Obama and Erdogan (archive)
Obama and Erdogan (archive)
Reuters

Turkish President Recep Tayyip Erdogan on Thursday criticized U.S. President Barack Obama over his silence following the killings of three young Muslims in North Carolina this week, Reuters reported.

Speaking alongside Mexican President Enrique Pena Nieto during a state visit to Mexico, Erdogan said the silence of Obama, Vice President Joe Biden and Secretary of State John Kerry was "telling" and they should take a position following such acts.

"If you stay silent when faced with an incident like this, and don't make a statement, the world will stay silent towards you," Erdogan charged, according to Reuters.

The three Muslims were shot dead on Tuesday near the University of North Carolina campus in an incident police said was possibly a hate crime. The White House said on Wednesday it would await the results of the police investigation before commenting.

Newlywed Deah Barakat, 23, a University of North Carolina dental student, his wife Yusor Abu-Salha, 21, and her sister, Razan Abu-Salha, 19, a student at North Carolina State University, were gunned down on Tuesday.

Police charged the couple's neighbor, Craig Stephen Hicks, 46, with murder. Investigators say initial findings indicate a dispute over parking prompted the shooting but they are looking into whether Hicks was motivated by hatred toward the victims because they were Muslim.

Erdogan has been in “attack mode” recently as he becomes increasingly outspoken about what he sees as rising Islamophobia in the West.

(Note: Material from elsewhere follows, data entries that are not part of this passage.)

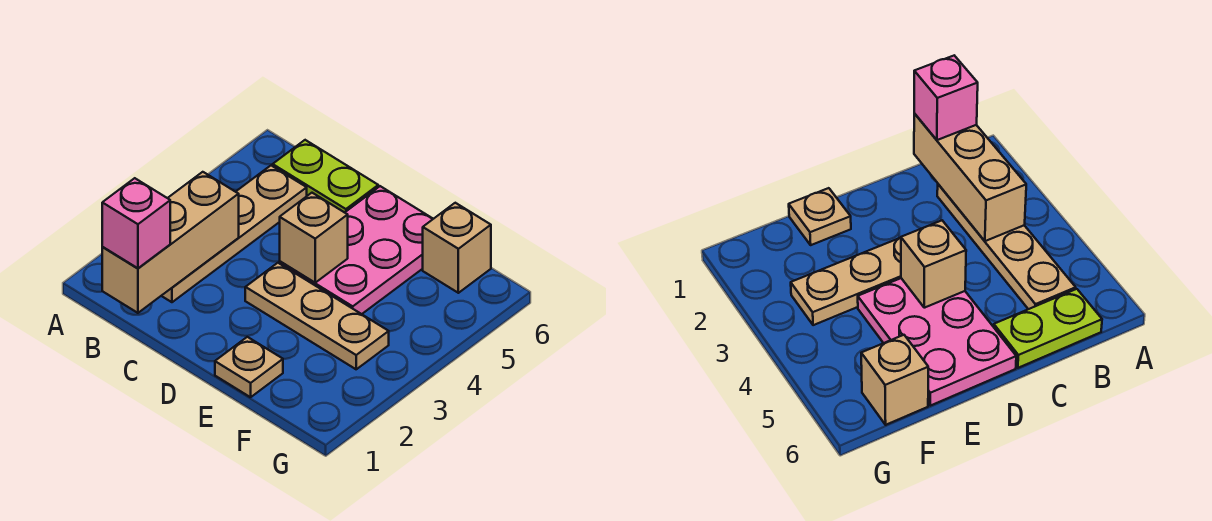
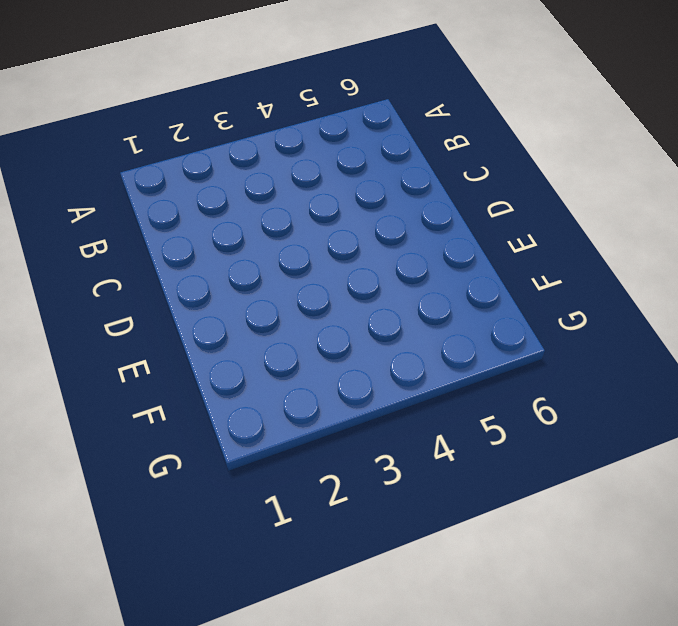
none -> tan 1x4 plate [162,166,307,302]
none -> lime 1x2 plate [273,140,378,213]

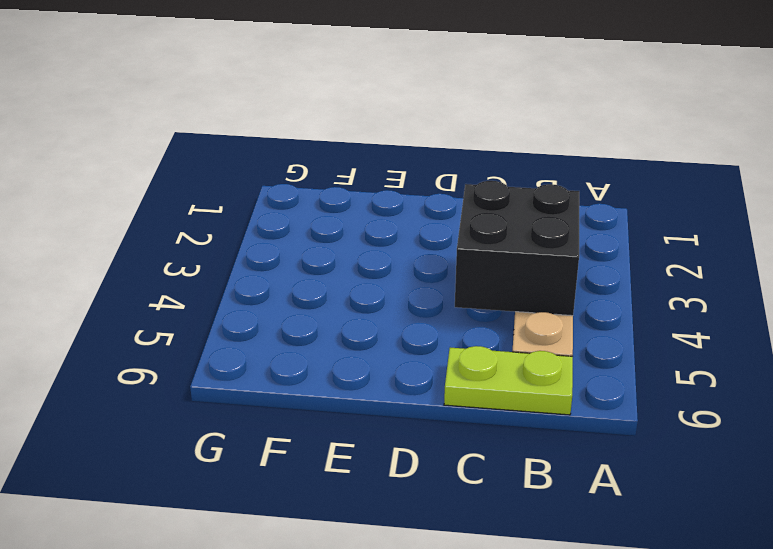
black 2x2 brick [455,181,579,316] -> tan 1x3 brick [102,172,239,313]
none -> tan 1x3 plate [245,263,389,369]
none -> pink 2x3 plate [280,186,433,314]

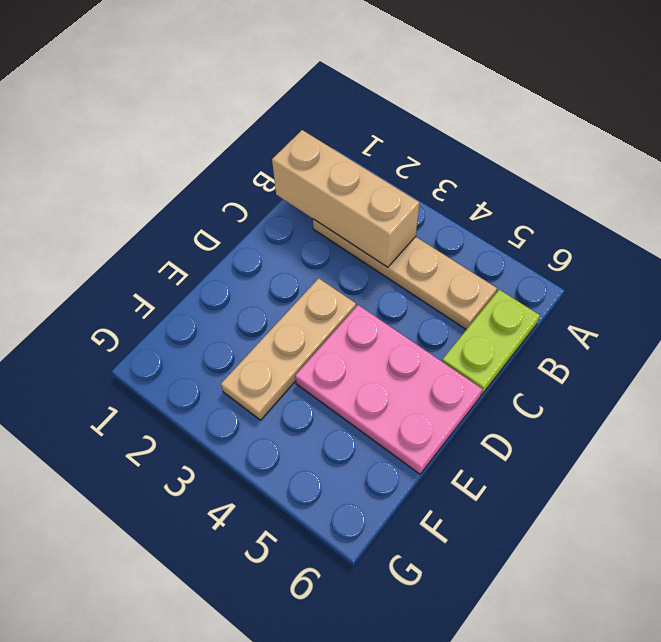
none -> tan 1x1 plate [215,337,283,397]
none -> tan 1x1 brick [423,203,491,293]

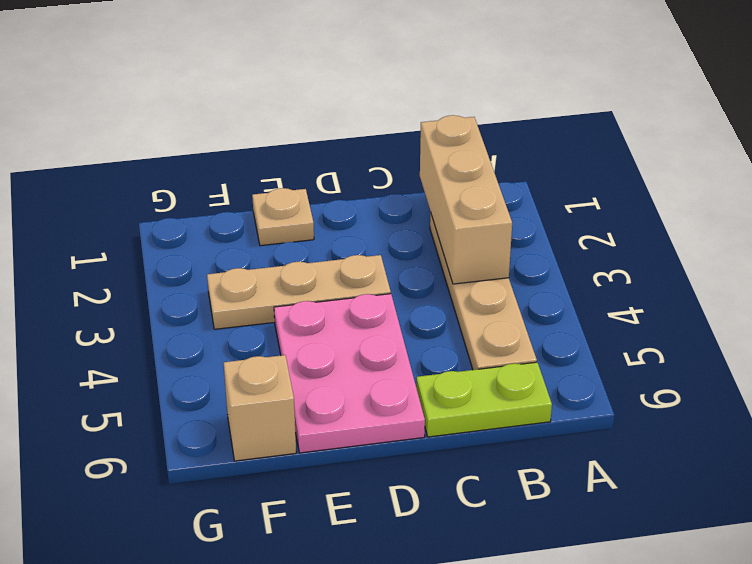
none -> tan 1x1 brick [280,193,348,283]
none -> pink 1x1 brick [102,178,170,268]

In December, Erdogan slammed European countries for criticizing deteriorating press freedom in Turkey, saying they should instead try to find a solution for the increasing Islamophobia in Europe.

"We are not Europe's scapegoat," Erdogan said at the time, adding, "We are definitely not a country that Europe can point its finger at and scold. Instead of criticizing us, Europe should find a solution to increasing racism and Islamophobia.”

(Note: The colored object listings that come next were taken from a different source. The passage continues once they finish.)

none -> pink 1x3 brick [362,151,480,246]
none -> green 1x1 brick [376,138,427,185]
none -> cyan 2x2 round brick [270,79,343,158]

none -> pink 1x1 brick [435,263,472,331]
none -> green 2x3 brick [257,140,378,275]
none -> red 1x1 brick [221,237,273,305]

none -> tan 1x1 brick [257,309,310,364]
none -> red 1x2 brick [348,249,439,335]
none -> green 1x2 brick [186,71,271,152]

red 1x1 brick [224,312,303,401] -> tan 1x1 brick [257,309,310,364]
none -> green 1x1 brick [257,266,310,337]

Erdogan became president in August after more than a decade as prime minister, but the opposition accuses him of transforming the state by imposing a gradual Islamization and riding roughshod over democracy.

Throughout his time in power there have been more signs of Turkey turning more extremist. In 2013, for example, the Turkish Parliament tightened restrictions on the sale and advertising of alcoholic beverages.

A year earlier, a Turkish court formally charged internationally known pianist and composer Fazil Say with insulting Islamic religious values, in comments he made on Twitter.

In December, Erdogan vowed to make lessons in the Arabic-alphabet Ottoman language compulsory in high schools, despite objections from secularists.

Last year, noted Reuters, Erdogan said his relations with Obama had become strained and that he no longer spoke directly with him as he was disappointed by a lack of U.S. action over the war in neighboring Syria. Erdogan said he instead spoke with Biden over issues such as Iraq.

Washington, for its part, has been critical of Erdogan at times, particularly over his continuous verbal attacks on Israel, and has also expressed concern over the growing anti-Semitism in Turkey.